しかし、今回の富士通によるカウンターTOBは「おそまつ」の一言に尽きます。富士通のような大企業が5,000円までしか価格を引き上げられないなら、出てこない方がよかったのでしょう(もしかしたらいろんな事情があって「負ける前提でTOBをかけよう」と富士通が考えたのかもしれません。富士通OBから「助けてやれ」と言われたからしょうがなくTOBをかけたけど本当は子会社になんかしたくない、など。)。もちろん、5,000円までしか提示できないようなホワイトナイトを頼ってしまったソレキアに問題があることは言うまでもありませんが。

最後の最後に私も想像できないような大どんでん返しがあるのかと期待していましたが、何もありませんでした。私だったらソレキアを守るためには「増配」を選択させました。TOB価格が2,800円の段階で、です。3月中旬には決着させていたと思います。カウンターTOBではこの勝負は勝てませんから。佐々木ベジを侮り過ぎです。得体のしれない個人なのですから、「いったいいくらのお金を持っているのかわからんぞ」というスタンスで挑むべきでした。増配を選択する場合、経営陣が「佐々木ベジも利することになるじゃないか!」と感情的になったとしても説き伏せます。どれだけ説得しても納得してくれなければ、アドバイザーを迷うことなく降ります。当然、平時から信頼関係ができていないような先であればアドバイザーなどにはつけません。

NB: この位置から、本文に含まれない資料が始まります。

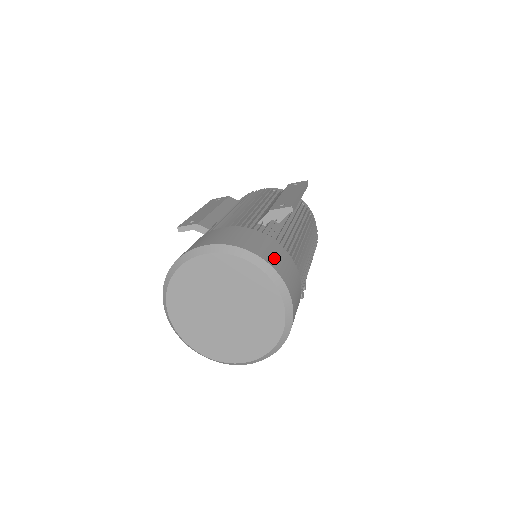
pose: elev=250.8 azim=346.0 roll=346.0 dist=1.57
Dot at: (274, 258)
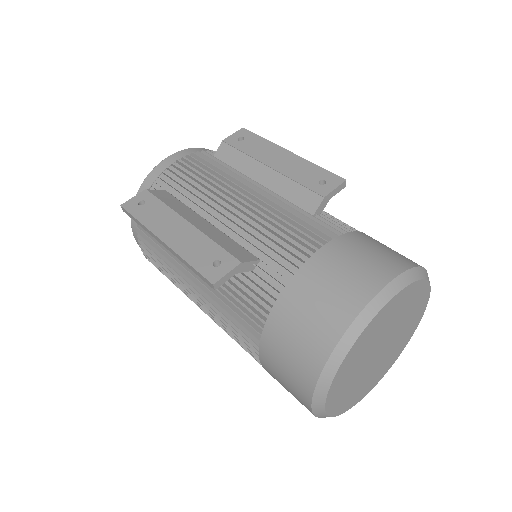
Dot at: occluded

ちなみに、私のコラムをご覧いただいている方はおわかりかと思いますが、カウンターTOBを仕掛けるのは2月中旬にはわかりました(富士通が出てきたのは予想外です。負け戦に飛び込むわけがないと思っていましたので)。私からすると、あれはバレバレです。ソレキアのケースは大変参考になるので今週辺りから特集します。

なお、今回の負け戦の責任は間違いなくフィナンシャルアドバイザーであるソレキアと富士通の主幹事にあります。それと、そんな主幹事を頼りにしてしまったソレキアのCFOです。双方の主幹事は大企業ですが、如何せん経験不足です。TOBで戦ったことや、ましてや勝ったことがないのでしょう。人数はいるかもしれませんが、質が足りません。